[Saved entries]

* * * * *

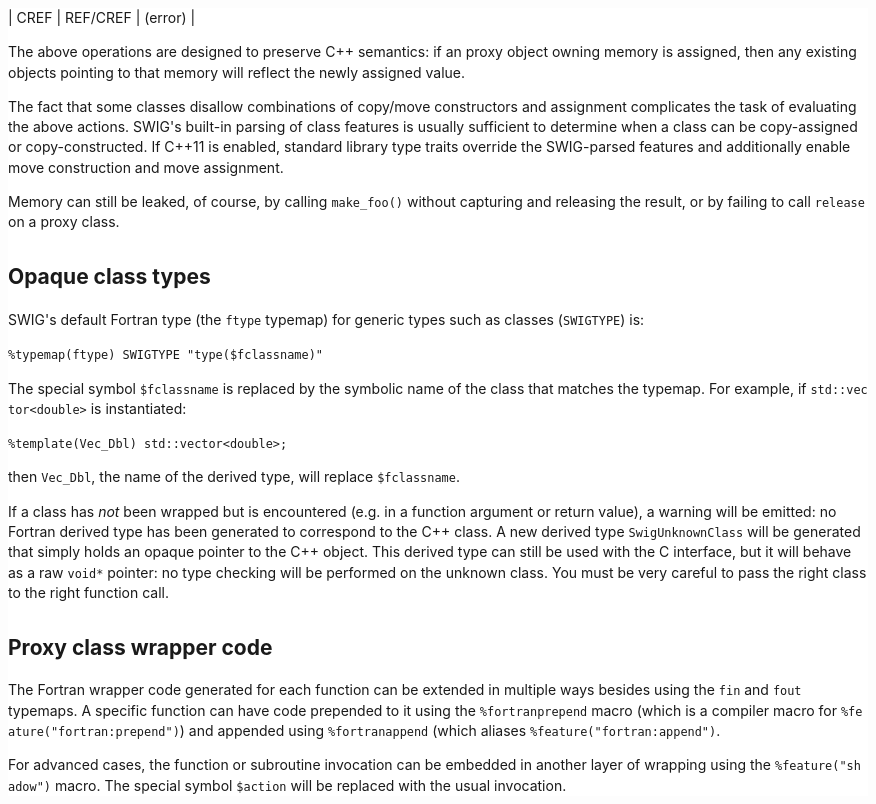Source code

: | CREF   | REF/CREF     | (error)                                 |
                                                                
The above operations are designed to preserve C++ semantics: if an proxy object
owning memory is assigned, then any existing objects pointing to that memory
will reflect the newly assigned value.

The fact that some classes disallow combinations of copy/move
constructors and assignment complicates the task of evaluating the above
actions. SWIG's built-in parsing of class features is usually sufficient to
determine when a class can be copy-assigned or copy-constructed. If C++11 is
enabled, standard library type traits override the SWIG-parsed features and
additionally enable move construction and move assignment.

Memory can still be leaked, of course, by calling `make_foo()` without
capturing and releasing the result, or by failing to call `release` on a proxy
class.

## Opaque class types

SWIG's default Fortran type (the `ftype` typemap) for generic types such as
classes (`SWIGTYPE`) is:
```swig
%typemap(ftype) SWIGTYPE "type($fclassname)"
```
The special symbol `$fclassname` is replaced by the symbolic name of the class
that matches the typemap. For example, if `std::vector<double>` is
instantiated:
```swig
%template(Vec_Dbl) std::vector<double>;
```
then `Vec_Dbl`, the name of the derived type, will replace `$fclassname`.

If a class has *not* been wrapped but is encountered (e.g. in a function
argument or return value), a warning will be emitted: no Fortran
derived type has been generated to correspond to the C++ class. A new derived
type `SwigUnknownClass` will be generated that simply holds an opaque pointer
to the C++ object. This derived type can still be used with the C interface,
but it will behave as a raw `void*` pointer: no type checking will be performed
on the unknown class. You must be very careful to pass the right class to the
right function call.

## Proxy class wrapper code

The Fortran wrapper code generated for each function can be extended in
multiple ways besides using the `fin` and `fout` typemaps. A specific function
can have code prepended to it using the `%fortranprepend` macro (which is a
compiler macro for `%feature("fortran:prepend")`) and appended using
`%fortranappend` (which aliases `%feature("fortran:append")`.

For advanced cases, the function or subroutine invocation can be embedded in
another layer of wrapping using the `%feature("shadow")` macro. The
special symbol `$action` will be replaced with the usual invocation.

* * * * *

### Task prompt
Return a copy of each line in the entries that contains "which".

### Response to this task
can have code prepended to it using the `%fortranprepend` macro (which is a
`%fortranappend` (which aliases `%feature("fortran:append")`.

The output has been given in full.